Graven Images by Saul Bellow (Text TOW#10)

   Immortality, power, and fame are what many people pursue in life and why, according to Saul Bellow, photograph is so powerful. Published in 1997 in the “News from Republic of Letters”, “Graven Images”, one of Bellow’s later essays, contemplates on the increasing role of digital photography in human society and its relationship with human ambition and privacy. As a winner of the literature Nobel Prize and numerous other literary awards, Saul Bellow continues to amaze the literary society with a brilliant essay

       Though the essay is open to everyone, the primary audience is mainly the literary citizens in advanced societies, such as in Europe and the United States. Bellow is clearly assuming that his audience knows the photograph phenomena he is describing, and will have the ability to reflect upon his own contemplation of digital photography and human nature, which, in Bellow’s eyes, is both fragile and grandiose.
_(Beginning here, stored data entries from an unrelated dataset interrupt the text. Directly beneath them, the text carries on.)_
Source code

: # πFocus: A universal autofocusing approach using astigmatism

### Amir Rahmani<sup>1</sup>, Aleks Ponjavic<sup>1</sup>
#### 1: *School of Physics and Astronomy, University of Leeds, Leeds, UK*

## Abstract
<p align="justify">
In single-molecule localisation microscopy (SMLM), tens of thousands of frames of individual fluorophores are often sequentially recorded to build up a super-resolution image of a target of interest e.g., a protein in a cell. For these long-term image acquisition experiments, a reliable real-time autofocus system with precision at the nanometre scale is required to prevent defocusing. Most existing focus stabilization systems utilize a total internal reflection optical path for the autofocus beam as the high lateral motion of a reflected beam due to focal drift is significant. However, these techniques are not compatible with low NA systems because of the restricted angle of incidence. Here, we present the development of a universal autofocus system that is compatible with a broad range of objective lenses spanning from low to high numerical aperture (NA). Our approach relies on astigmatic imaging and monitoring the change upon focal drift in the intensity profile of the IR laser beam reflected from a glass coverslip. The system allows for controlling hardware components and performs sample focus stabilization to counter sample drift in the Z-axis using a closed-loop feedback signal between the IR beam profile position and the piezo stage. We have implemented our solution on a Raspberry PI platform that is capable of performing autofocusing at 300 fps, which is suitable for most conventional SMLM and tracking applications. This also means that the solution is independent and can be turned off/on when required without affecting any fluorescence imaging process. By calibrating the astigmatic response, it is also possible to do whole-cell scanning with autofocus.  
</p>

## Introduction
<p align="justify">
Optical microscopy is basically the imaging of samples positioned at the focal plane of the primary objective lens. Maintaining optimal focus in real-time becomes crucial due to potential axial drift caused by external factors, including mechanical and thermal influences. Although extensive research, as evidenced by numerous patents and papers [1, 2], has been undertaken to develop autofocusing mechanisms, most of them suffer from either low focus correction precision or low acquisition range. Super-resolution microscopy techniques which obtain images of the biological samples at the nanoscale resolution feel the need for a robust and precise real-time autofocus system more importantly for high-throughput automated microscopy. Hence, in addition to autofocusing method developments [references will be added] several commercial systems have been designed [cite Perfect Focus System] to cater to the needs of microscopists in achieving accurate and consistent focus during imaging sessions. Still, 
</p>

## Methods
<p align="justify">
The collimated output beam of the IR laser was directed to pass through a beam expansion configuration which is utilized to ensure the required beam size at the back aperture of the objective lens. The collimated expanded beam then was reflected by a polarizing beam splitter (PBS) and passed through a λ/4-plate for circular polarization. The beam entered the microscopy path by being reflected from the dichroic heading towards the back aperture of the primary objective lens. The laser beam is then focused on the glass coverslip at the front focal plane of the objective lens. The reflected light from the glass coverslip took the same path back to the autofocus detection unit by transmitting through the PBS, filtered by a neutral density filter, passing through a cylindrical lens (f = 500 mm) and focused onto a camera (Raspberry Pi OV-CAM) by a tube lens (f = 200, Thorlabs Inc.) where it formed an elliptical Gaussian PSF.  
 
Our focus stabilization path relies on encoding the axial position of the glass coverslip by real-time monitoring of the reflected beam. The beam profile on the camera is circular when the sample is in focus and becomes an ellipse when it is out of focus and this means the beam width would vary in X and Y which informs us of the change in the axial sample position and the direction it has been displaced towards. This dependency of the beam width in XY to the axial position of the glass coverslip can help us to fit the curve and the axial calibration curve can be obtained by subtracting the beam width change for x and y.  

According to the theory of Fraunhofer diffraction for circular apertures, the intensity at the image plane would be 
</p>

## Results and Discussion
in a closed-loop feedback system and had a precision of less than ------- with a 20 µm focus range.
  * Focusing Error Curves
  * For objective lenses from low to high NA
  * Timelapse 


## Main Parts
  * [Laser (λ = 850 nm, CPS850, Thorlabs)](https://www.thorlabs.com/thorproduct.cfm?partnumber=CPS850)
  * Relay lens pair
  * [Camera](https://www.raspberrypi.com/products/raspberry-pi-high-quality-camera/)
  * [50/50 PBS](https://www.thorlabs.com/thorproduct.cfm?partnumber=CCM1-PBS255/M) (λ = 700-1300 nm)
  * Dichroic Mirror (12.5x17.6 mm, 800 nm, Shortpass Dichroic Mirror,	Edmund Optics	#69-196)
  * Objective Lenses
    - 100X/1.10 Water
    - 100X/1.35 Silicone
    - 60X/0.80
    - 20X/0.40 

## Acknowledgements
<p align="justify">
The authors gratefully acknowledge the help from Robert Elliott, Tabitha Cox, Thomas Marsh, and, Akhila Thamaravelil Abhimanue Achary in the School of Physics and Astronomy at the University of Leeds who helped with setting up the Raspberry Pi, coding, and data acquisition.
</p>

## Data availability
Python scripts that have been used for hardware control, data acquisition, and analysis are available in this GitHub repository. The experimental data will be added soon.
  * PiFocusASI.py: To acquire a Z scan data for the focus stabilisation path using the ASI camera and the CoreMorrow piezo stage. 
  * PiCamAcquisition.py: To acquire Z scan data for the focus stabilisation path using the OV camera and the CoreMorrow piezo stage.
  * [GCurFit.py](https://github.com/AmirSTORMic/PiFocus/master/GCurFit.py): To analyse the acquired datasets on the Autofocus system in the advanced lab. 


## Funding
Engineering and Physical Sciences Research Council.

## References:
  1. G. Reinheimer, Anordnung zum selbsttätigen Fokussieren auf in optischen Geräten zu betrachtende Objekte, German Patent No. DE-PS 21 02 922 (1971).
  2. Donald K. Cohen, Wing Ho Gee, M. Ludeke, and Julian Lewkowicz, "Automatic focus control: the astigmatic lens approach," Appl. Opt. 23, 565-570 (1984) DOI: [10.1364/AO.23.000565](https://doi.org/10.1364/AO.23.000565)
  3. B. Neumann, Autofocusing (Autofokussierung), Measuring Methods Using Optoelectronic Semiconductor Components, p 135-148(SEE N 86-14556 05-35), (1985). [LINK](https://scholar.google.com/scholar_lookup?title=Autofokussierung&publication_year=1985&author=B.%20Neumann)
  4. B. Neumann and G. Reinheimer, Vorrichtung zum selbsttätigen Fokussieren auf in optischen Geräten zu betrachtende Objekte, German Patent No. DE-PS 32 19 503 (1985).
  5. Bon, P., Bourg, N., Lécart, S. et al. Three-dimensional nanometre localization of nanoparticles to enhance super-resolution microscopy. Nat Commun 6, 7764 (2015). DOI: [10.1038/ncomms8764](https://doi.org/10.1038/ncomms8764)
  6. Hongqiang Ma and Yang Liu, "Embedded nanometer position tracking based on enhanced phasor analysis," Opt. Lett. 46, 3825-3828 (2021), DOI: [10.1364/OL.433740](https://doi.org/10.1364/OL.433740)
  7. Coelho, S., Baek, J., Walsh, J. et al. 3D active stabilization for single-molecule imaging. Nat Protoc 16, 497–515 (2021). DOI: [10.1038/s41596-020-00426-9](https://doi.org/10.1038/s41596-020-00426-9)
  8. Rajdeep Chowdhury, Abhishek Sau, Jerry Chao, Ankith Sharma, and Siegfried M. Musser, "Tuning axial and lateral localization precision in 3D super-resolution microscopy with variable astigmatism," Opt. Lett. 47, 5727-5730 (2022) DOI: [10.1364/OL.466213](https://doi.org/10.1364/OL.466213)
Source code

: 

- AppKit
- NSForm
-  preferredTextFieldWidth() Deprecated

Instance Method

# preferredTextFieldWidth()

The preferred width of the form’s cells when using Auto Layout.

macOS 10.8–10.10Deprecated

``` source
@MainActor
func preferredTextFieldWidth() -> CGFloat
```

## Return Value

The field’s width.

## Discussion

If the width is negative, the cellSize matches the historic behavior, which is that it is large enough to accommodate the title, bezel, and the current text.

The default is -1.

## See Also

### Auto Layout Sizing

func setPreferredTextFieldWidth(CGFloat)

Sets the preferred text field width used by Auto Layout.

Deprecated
       In discussing the nature of photography and human, Bellow most prominently used imageries and an intimate diction to both condense his reasoning into a concrete and seeable form and encompass the audience into his essay. As he described the fragility of human privacy and the power of exposure of photography, he used an image, saying “photographs will meaninglessly enlarge the pores of my skin and the huge paisley-shaped bruises under your eyes” (Oates 565). When Bellow portrayed the power of photographs to bring immortality, he detailed a photograph of his grandfather, “his beard is spread over his upper body; his elbow rests on the top of his walking stick and his hand supports his head”(Oates 568). The images Bellow describes are powerful as they show, not tell, the nature of photographs and human.

       The intimate tone Bellow uses consistently throughout the essay simply adds on to his brilliancy as a writer. As he discusses human desire for approval, he states “Amour prompre, with all its hypocritical tricks, is the product of your bourgeois outlook.” (Oates 565). When he turns the topic to photography and humanness, he wrote “photograph reduces us to two dimensions.”(Oates 567). The use of an intimate diction encourages the readers to connect with the text and impose their own reflections on the topic, not only from Bellow’s point of view but their own.

       Photography is new, but the humanity it portrayed, as Bellow successfully asserts, did not change.